HIDDEN IDENTITIES

HIDDEN IDENTITIES

HIDDEN IDENTITIES
Housing communities are residential services for disabled people, that aim to meet the needs of the person, to improve the capability of autonomy, their personal growth and the social integration, with a particular attention to the existing personal relations and to the organization of supporting networks for the single person and for the group.

The people that live in these communities, live in a very particular situation because they have to live at close contact with strangers, sharing with them almost every aspect of their daily life.

They are alienated from their home environment, to live in a house where they can have a new role.
The days change rhythm and every guest needs to learn new tasks, like cleaning the house, preparing the meals or during the activities that are proposed by the staff.

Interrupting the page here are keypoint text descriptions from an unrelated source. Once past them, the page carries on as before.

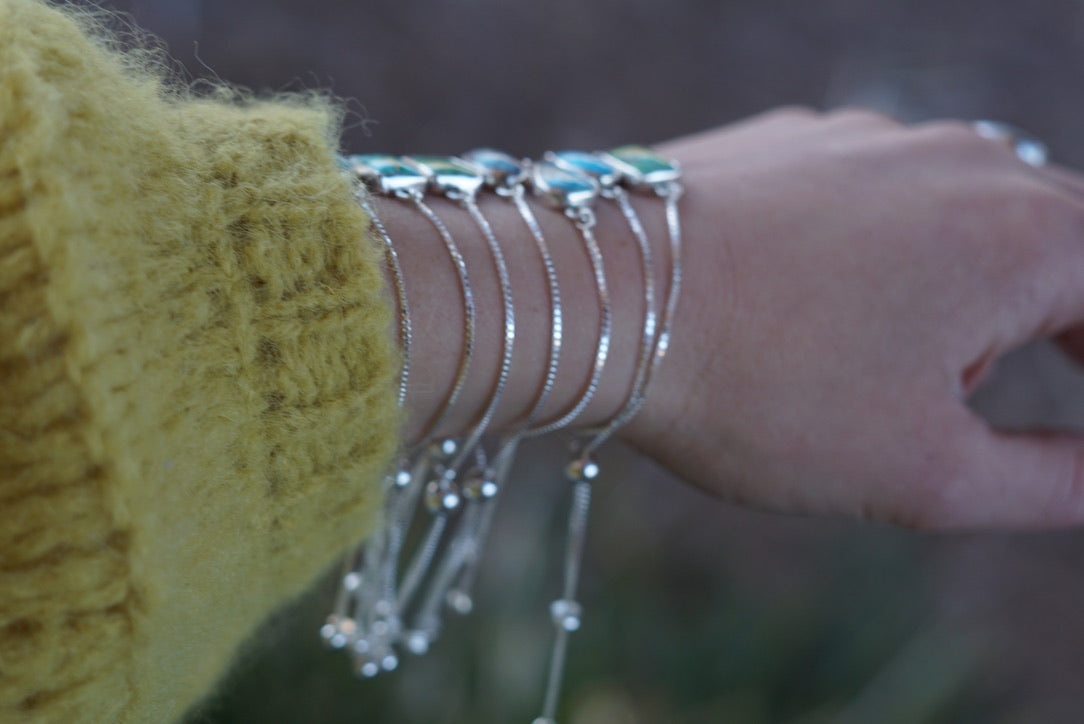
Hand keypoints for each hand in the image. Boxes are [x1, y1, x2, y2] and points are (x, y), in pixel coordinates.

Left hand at [625, 108, 1083, 528]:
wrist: (601, 299)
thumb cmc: (762, 389)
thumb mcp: (924, 472)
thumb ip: (1049, 482)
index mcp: (1024, 236)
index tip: (1075, 415)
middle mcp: (960, 159)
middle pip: (1054, 240)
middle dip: (1060, 320)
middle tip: (1018, 386)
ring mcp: (868, 138)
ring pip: (961, 209)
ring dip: (965, 281)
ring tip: (903, 357)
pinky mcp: (793, 141)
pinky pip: (873, 191)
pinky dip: (881, 245)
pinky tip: (822, 300)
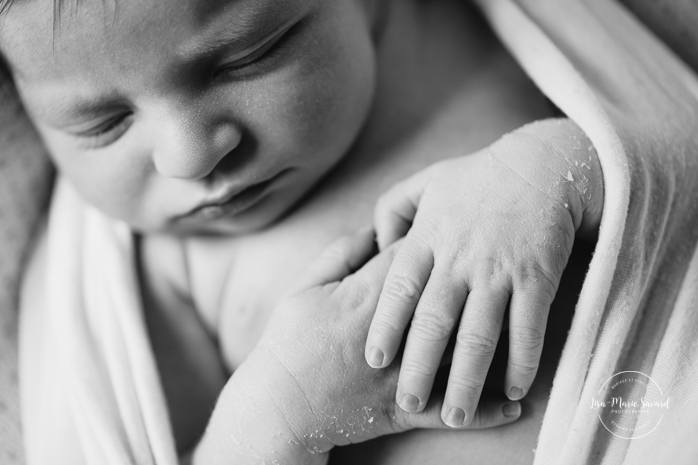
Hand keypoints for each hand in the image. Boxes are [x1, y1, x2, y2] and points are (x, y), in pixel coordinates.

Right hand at [194, 228, 522, 464]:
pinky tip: (516, 401)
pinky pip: (453, 410)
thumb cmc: (288, 345)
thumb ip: (339, 255)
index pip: (415, 261)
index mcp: (367, 297)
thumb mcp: (304, 288)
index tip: (464, 222)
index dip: (439, 240)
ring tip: (529, 328)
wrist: (279, 406)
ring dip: (497, 345)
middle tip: (503, 260)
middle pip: (447, 302)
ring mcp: (403, 373)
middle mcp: (396, 333)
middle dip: (477, 281)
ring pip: (458, 355)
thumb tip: (372, 230)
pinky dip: (487, 410)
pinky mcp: (404, 411)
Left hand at [364, 119, 602, 427]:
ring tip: (455, 415)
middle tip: (409, 401)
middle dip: (419, 367)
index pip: (399, 290)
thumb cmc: (477, 177)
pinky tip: (514, 391)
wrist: (539, 165)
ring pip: (479, 336)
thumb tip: (375, 242)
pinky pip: (528, 328)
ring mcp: (498, 271)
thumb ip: (393, 208)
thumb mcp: (426, 182)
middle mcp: (458, 259)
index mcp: (428, 238)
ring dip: (467, 380)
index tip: (375, 360)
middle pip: (434, 322)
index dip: (386, 326)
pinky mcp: (537, 277)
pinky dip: (522, 362)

The photographer Francesca Cao started working on this theme during March 2016, when a community in Milano asked a photographic documentation of the daily life of the house. During this work she decided to shoot some portraits using a very personal technique, shooting them through a broken filter. Since three years Francesca started experimenting shooting backlit portraits, panoramas and still life through the broken filter of a Mamiya VII camera. The result is that when the light hits the crack on the glass, for the refraction of the light, very particular shapes of light expose the film.
Shooting the backlit portraits with this effect, the identity of the person is veiled, because the light partly covers the faces, creating a correspondence between the disorientation that these people live when they move to these facilities and the photographic technique.

To complete the storytelling of the places, there are details of the interiors of the communities, shot through the same filter. In normal light conditions though, the effect is not present on the picture, giving to the photographic object a percentage of casualty that is almost human, becoming a metaphor of the vulnerability of the portrayed people.